The Unfinished Life of Addison Stone is a cool and clever book. It reminds me of Cathy's Book, which was popular about ten years ago with teenagers, that contained an internet element that made the book seem like it was a real story. Addison Stone feels like a real story. I even googled her after reading the book to see if she existed in any way. She didn't. The author based her character on a real girl, who is featured in the photos. The photos are great as is the enclosed artwork. The design of the book is amazing. Griffin did a commendable job in writing the story and each character interviewed has a distinctive voice. The plot itself is a bit lacking.
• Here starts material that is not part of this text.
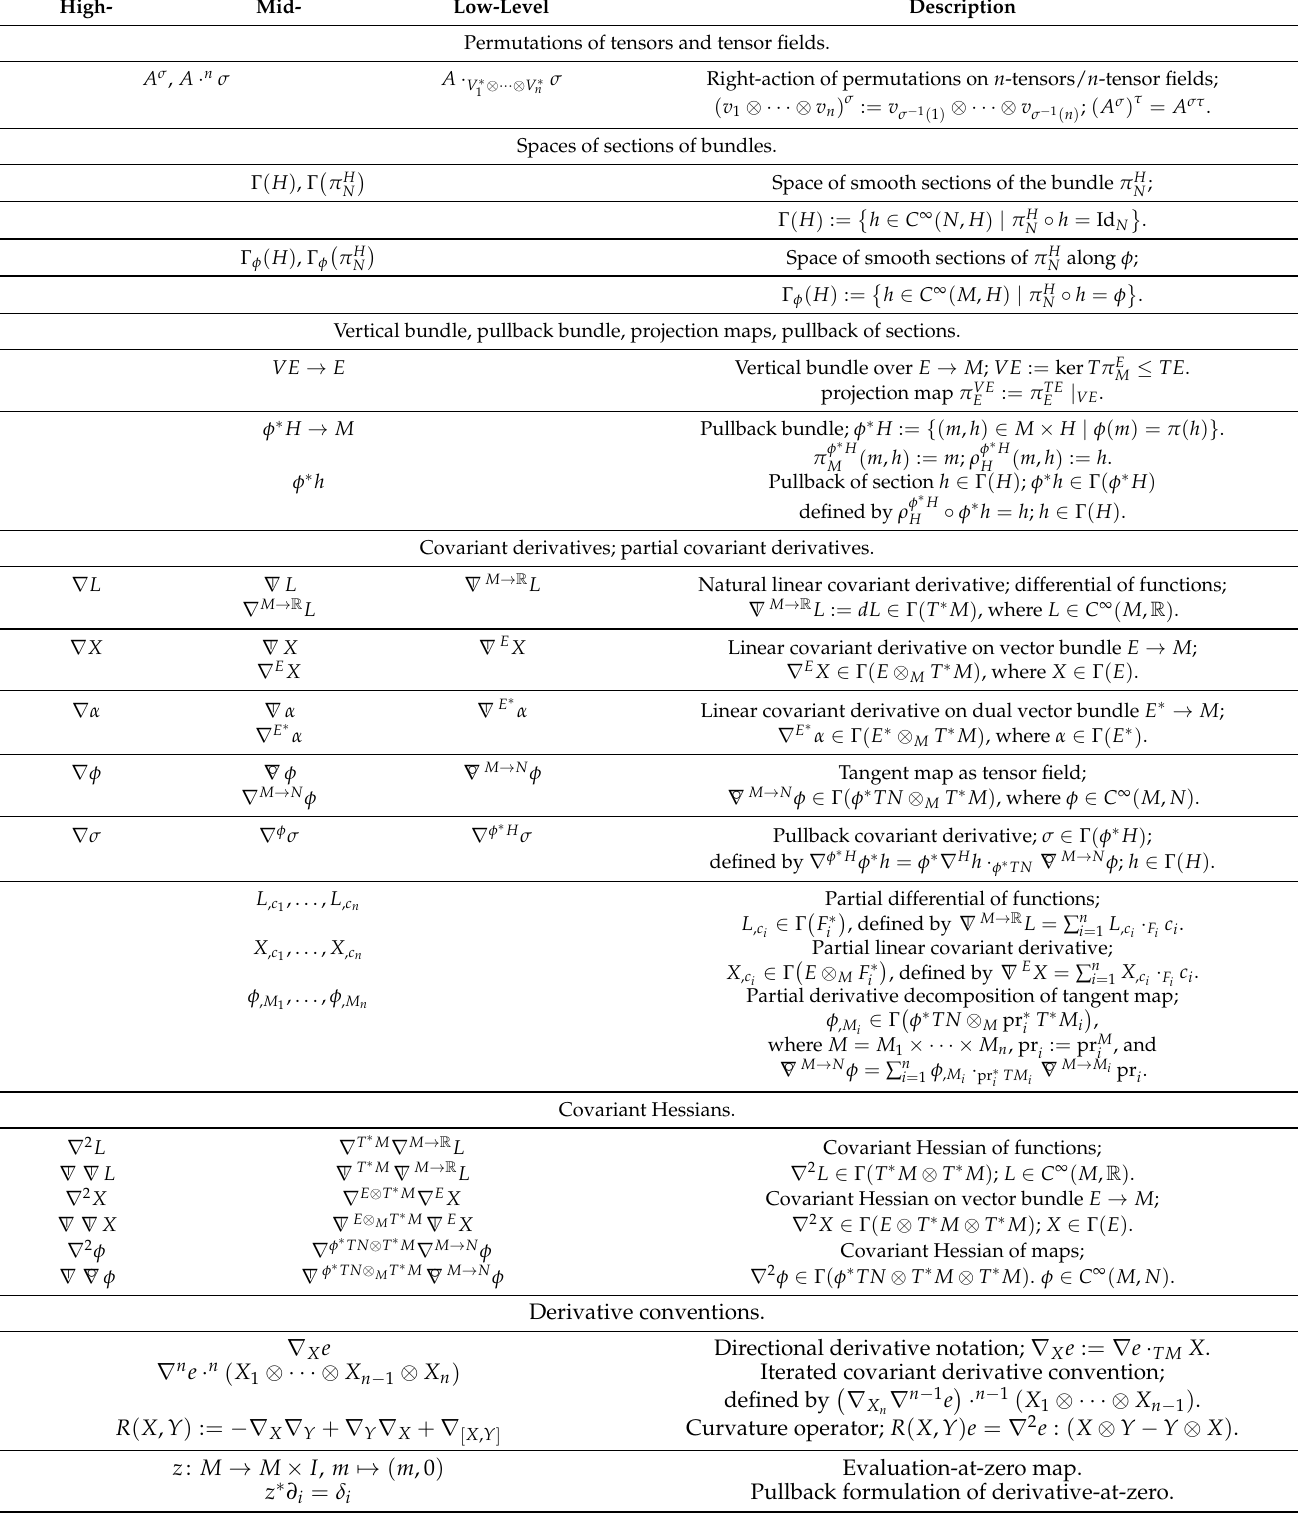
Table 2. Notational Reference Part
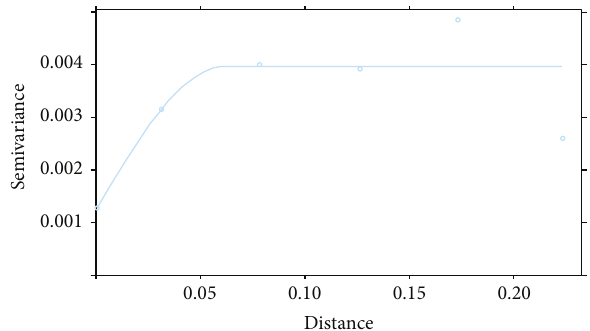
Figure4:Semivariogramforestimatedgroundwaterrechargeinthe study area.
This is a "concept book" and less of a linear story and more of a well-designed and executed collection of faux-interviews and visuals. The book labels itself as a mystery. I guess the mystery is to determine: what really happened to Addison that night on the bridge and how she died. We also wonder as to whether Ida was a delusion of Addison's or a spirit. We never find out in either case. The mysteries remains mysteries and by the time I got there, I frankly didn't care. Addison, herself, is a very selfish and unlikable person, who is unrelatable. The book looks like it should read quickly, considering it contains so many visuals, but it read very slowly for me. This may be because I kept forgetting who the many characters in Addison's life were and who it was speaking. All of these quibbles aside, young creative teenagers will love this book. Street art is very fashionable right now and the life Addison lives is one that artistically minded kids crave. From the parties to the New York City art scene, this is a fashionable world where most of us will never visit, except through books and media. Is it realistic that an eighteen year old girl becomes a highly collectible artist overnight? Perhaps not, but teenagers won't care. This book is sure to become the "It Book" with teen fashionistas everywhere.